● WHAT TO PRODUCE
Below are records with pictures; copy word for word only the lines between the line with "Аксессуары для ванн" and the line with "еред глазами —", inclusive, and drop the pictures.
_ _ _
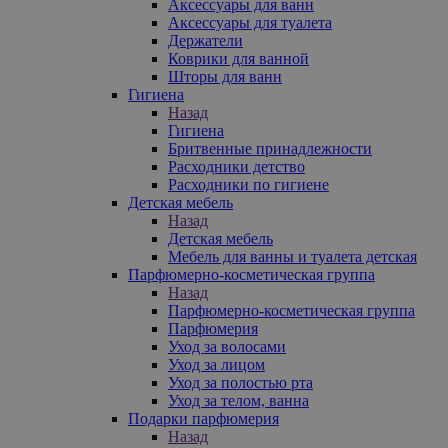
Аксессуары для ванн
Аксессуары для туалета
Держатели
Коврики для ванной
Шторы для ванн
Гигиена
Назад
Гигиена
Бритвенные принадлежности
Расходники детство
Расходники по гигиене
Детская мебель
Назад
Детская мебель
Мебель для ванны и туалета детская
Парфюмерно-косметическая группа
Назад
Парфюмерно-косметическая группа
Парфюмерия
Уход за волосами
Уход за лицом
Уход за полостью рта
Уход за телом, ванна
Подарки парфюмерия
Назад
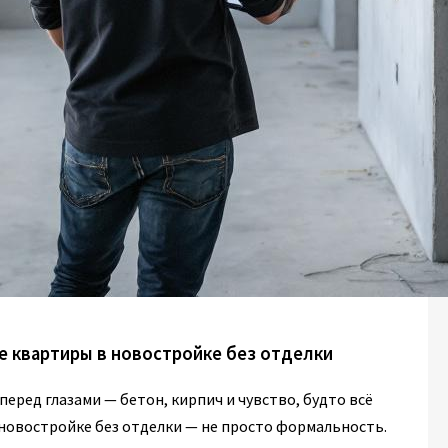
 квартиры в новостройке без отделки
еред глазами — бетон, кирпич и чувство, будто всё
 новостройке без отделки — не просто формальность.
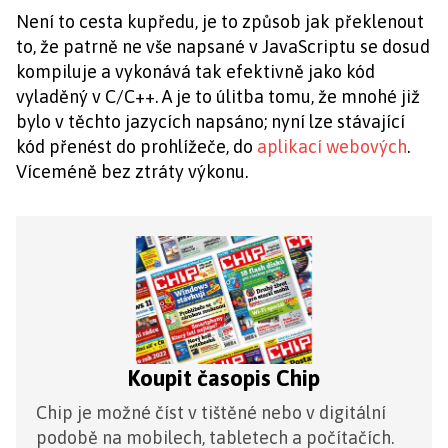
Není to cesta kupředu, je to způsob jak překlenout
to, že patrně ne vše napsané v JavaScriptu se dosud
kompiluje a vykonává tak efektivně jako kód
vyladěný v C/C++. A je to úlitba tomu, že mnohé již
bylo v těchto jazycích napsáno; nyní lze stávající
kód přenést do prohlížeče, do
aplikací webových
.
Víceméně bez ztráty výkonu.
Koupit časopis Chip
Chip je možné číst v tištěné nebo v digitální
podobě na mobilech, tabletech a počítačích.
_ _ _
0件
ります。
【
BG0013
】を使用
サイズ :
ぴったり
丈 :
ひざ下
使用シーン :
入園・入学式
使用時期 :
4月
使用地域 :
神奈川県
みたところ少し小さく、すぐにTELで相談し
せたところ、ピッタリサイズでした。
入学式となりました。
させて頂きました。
_ _ _
● RESULT FOR THIS EXERCISE
Аксессуары для ванн
Аксессуары для туалета
Держатели
Коврики для ванной
Шторы для ванн
Гигиена
Назад
Гигиена
Бритвенные принадлежности
Расходники детство
Расходники по гигиене
Детская мебель
Назад
Детская мебель
Мебель для ванны и туалета детская
Парфюмерно-косметическая группа
Назад
Парфюмерно-косметическая группа
Парфюмерия
Уход за волосами
Уход за лицом
Уход за полостью рта
Уход за телом, ванна
Подарки парфюмерия
Назад
 квартиры в новостройке без отделки
еред глазами — бетон, кирпич и чувство, будто всё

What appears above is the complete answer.